* **Exercise requirements**
Condense the paragraph starting "No one is quite sure" in the piece on British foreign policy below into a short bulleted list of its main facts.

* **Passage provided**
Like you, I have seen new governments come in with a new Prime Minister and each thinks he or she has got to have a foreign policy to make a mark. The clichés roll out: “The World has become less stable”, “Nato and the Atlantic Alliance are at the heart of our foreign policy”, “We will work to promote human rights and tackle climate change”, “We will stand up to China and Russia, but not if it interferes with profits for UK firms”, and so on.
I am not sure who this is meant to impress. We lived through Tony Blair’s interventionism, through Robin Cook’s ethical foreign policy, and through William Hague’s claim that every embassy would be the trade office of some local Chamber of Commerce.
You, as our High Commissioner in India, will remember dear old David Frost coming out there as Director of the Scotch Whisky Federation. His mandate was to get removed the 150 per cent tariff on Scotch the Indians imposed to protect their own hooch, marketed as what Queen Victoria drank in Balmoral.
They were charmed by David, now Lord, Frost. The Indians agreed at once to reduce to zero the tariff on our biggest selling export. In exchange they told David that Britain should agree to allow visa-free travel to the UK for 1.3 billion Indians. Whoops!
Alas trade is like that. If we want something we have to give something. Then David, now my Lord Frost, couldn’t offer anything to India. Better luck in Europe, is all I can say!
As a nostalgic for the Raj, I welcome the tilt to India. We need to link up with another nuclear power. There is always Pakistan, of course, though my colleagues from Muslim republics and Commonwealth states, in their embassies here, tell me that Mr Modi’s excessive Hindu nationalism and discrimination against millions of Indian Muslims is not playing too well.
But, of course, the Prime Minister knows best and if he says “Up Hindu Nationalism!” that will be my message.
At least my EU colleagues here are pleased that on China, the new policy seems to have copy-and-pasted the China policy of Macron, Merkel and the EU. That is to max up trade with China and, now and then, issue a rebuke when they go too far on Uighurs and Hong Kong.
Let us not forget the Chinese are very generous with directorships and well-paid consultancies for retired politicians and Whitehall warriors – they respect age and experience. While of course we must mention human rights now and then to keep the Guardian and the clergy happy, it’s trade what made Britain rich and since we won’t trade with Europe we’ll have to turn to China, as in the good old days of empire.
No one is quite sure what all these extra nuclear bombs and warheads will mean. My British Council colleagues say they are facing intense pressure to cut budgets. As you know, the British Council is the biggest teacher of English in the world. But Ms Patel’s new barriers to entry into the UK, which I perfectly understand, are turning many in our part of the world to seek to hire their talents out to America, Canada or even European countries which are not hostile to dark-skinned PhDs.
I understand the BBC may be replaced by new Rupert Murdoch-style TV stations, which will be robust in promoting England against all these wretched foreigners. I will work to get broadcast rights and full access for our new Britain Today news channel but, as with Russia Today, it may be tricky.

* **Recorded data**

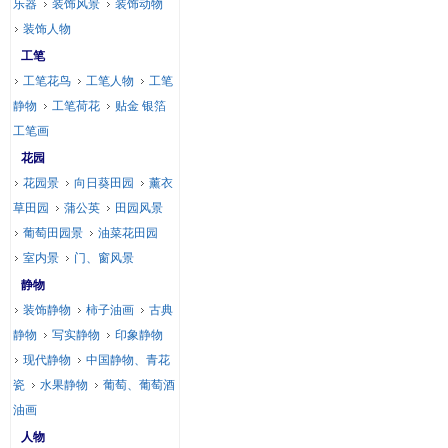
乐器
装饰风景
装饰动物
装饰人物
工笔
工笔花鸟
工笔人物
工笔
静物
工笔荷花
贴金 银箔
工笔画
花园
花园景
向日葵田园
薰衣
草田园
蒲公英
田园风景
葡萄田园景
油菜花田园
室内景
门、窗风景
静物
装饰静物
柿子油画
古典
静物
写实静物
印象静物
现代静物
中国静物、青花
瓷
水果静物
葡萄、葡萄酒
油画
人物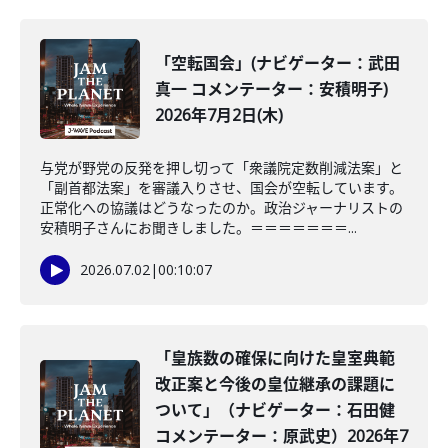
「空転国会」(ナビゲーター：武田
真一 コメンテーター：安積明子)
2026年7月2日(木)
与党が野党の反発を押し切って「衆議院定数削減法案」と
「副首都法案」を審議入りさせ、国会が空転しています。
正常化への協議はどうなったのか。政治ジャーナリストの
安積明子さんにお聞きしました。＝＝＝＝＝＝＝...
2026.07.02
|
00:10:07
「皇族数の確保に向けた皇室典範
改正案と今後の皇位継承の課題に
ついて」（ナビゲーター：石田健
コメンテーター：原武史）2026年7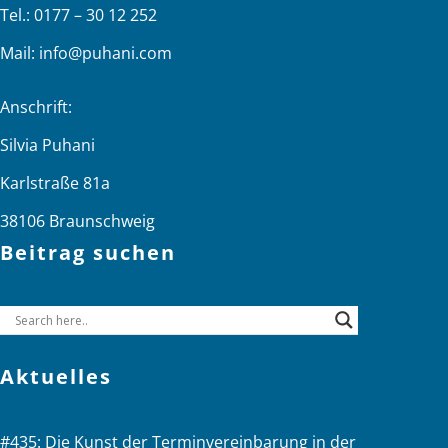
Tel.: 0177 – 30 12 252
Mail:
info@puhani.com
Anschrift:
Silvia Puhani
Karlstraße 81a
38106 Braunschweig
Beitrag suchen
Aktuelles
#435: Die Kunst der Terminvereinbarung in der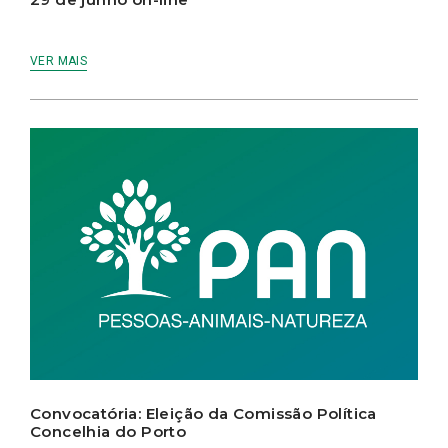
VER MAIS
Convocatória: Eleição da Comissão Política
Concelhia do Porto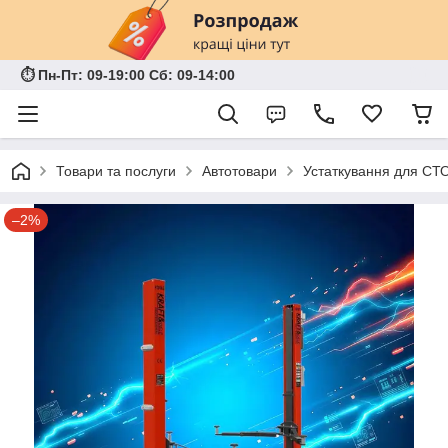
⏱ Пн-Пт: 09-19:00 Сб: 09-14:00
Товари та послуги
Автотовари
Устаткування для СТ
–2%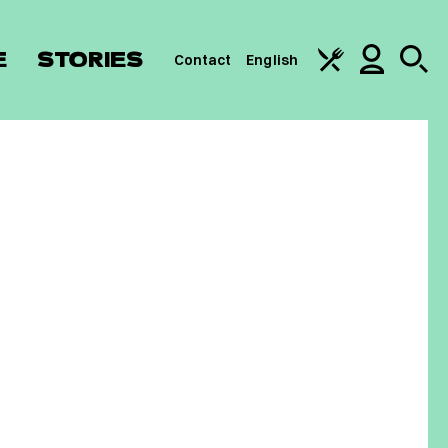
E
STORIES
Contact
English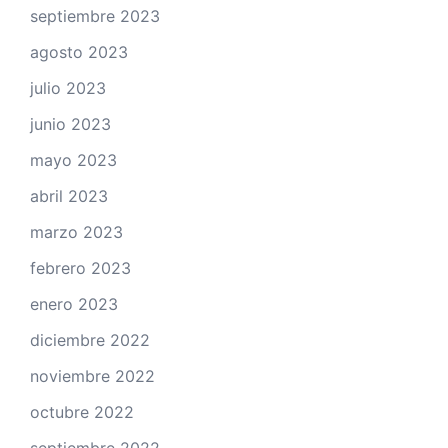
septiembre 2023
agosto 2023
julio 2023
junio 2023
mayo 2023
abril 2023
marzo 2023
febrero 2023
enero 2023
diciembre 2022
noviembre 2022
octubre 2022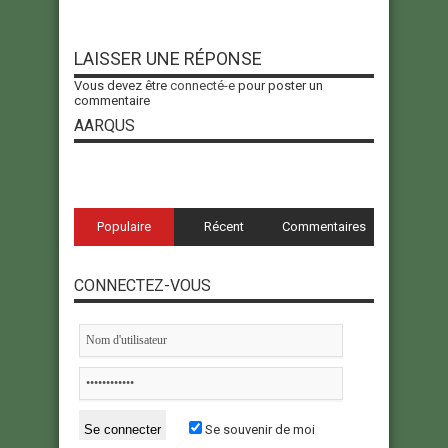
LAISSER UNE RÉPONSE
Vous devez être
connecté-e
pour poster un
commentaire
AARQUS
Populaire
Récent
Commentaires
CONNECTEZ-VOUS
Se souvenir de moi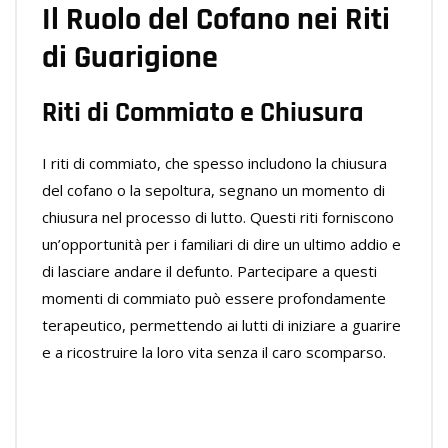
Il Ruolo del Cofano nei Riti
di Guarigione
Riti di Commiato e Chiusura
I riti di commiato, che spesso includono la chiusura
del cofano o la sepoltura, segnano un momento di
chiusura nel processo di lutto. Questi riti forniscono
un’opportunità per i familiari di dire un ultimo addio e
di lasciare andare il defunto. Partecipare a questi
momenti di commiato può essere profondamente
terapeutico, permettendo ai lutti di iniziare a guarire
e a ricostruire la loro vita senza il caro scomparso.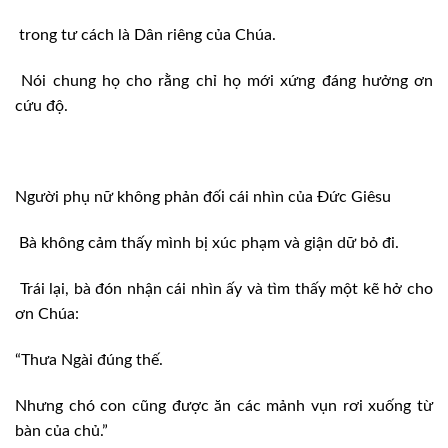
trong tư cách là Dân riêng của Chúa.
Nói chung họ cho rằng chỉ họ mới xứng đáng hưởng ơn
cứu độ.
Người phụ nữ không phản đối cái nhìn của Đức Giêsu
Bà không cảm thấy mình bị xúc phạm và giận dữ bỏ đi.
Trái lại, bà đón nhận cái nhìn ấy và tìm thấy một kẽ hở cho
ơn Chúa:
“Thưa Ngài đúng thế.
Nhưng chó con cũng được ăn các mảnh vụn rơi xuống từ
bàn của chủ.”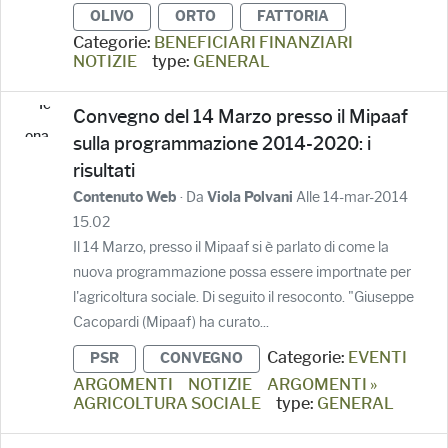
OLIVO
ORTO
FATTORIA
Categorie:
BENEFICIARI FINANZIARI
NOTIZIE
type:
GENERAL
Convegno del 14 Marzo presso il Mipaaf
sulla programmazione 2014-2020: i
risultati
· Da
Alle 14-mar-2014
Contenuto Web
Viola Polvani
15.02
Il 14 Marzo, presso il Mipaaf si è parlato di come la
nuova programmazione possa essere importnate per
l'agricoltura sociale. Di seguito il resoconto. "Giuseppe
Cacopardi (Mipaaf) ha curato...
Categorie:
EVENTI
PSR
CONVEGNO
ARGOMENTI
NOTIZIE
ARGOMENTI »
AGRICOLTURA SOCIALE
type:
GENERAL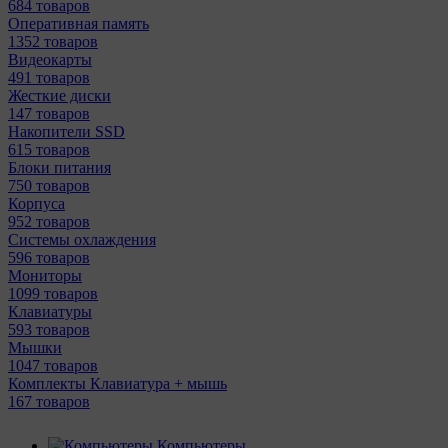
684 товаров
Оперативная память
1352 товаров
Видеокарты
491 товаров
Жесткие диски
147 товаров
Накопители SSD
615 товаров
Блоки питания
750 товаров
Корпуса
952 товаров
Системы охлаждения
596 товаров
Мониторы
1099 товаров
Клавиатуры
593 товаров
Мышки
1047 товаров
Комплекты Клавиатура + мышь
167 товаров
Компьютеры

* **Response area**
- No one is quite sure what the extra nuclear bombs and warheads will mean.
- British Council colleagues report intense pressure to cut budgets.
- The British Council is the world's biggest teacher of English.
- Ms Patel's new barriers to entering the UK are leading many in the writer's part of the world to offer their talents to America, Canada or European countries that are not hostile to dark-skinned PhDs.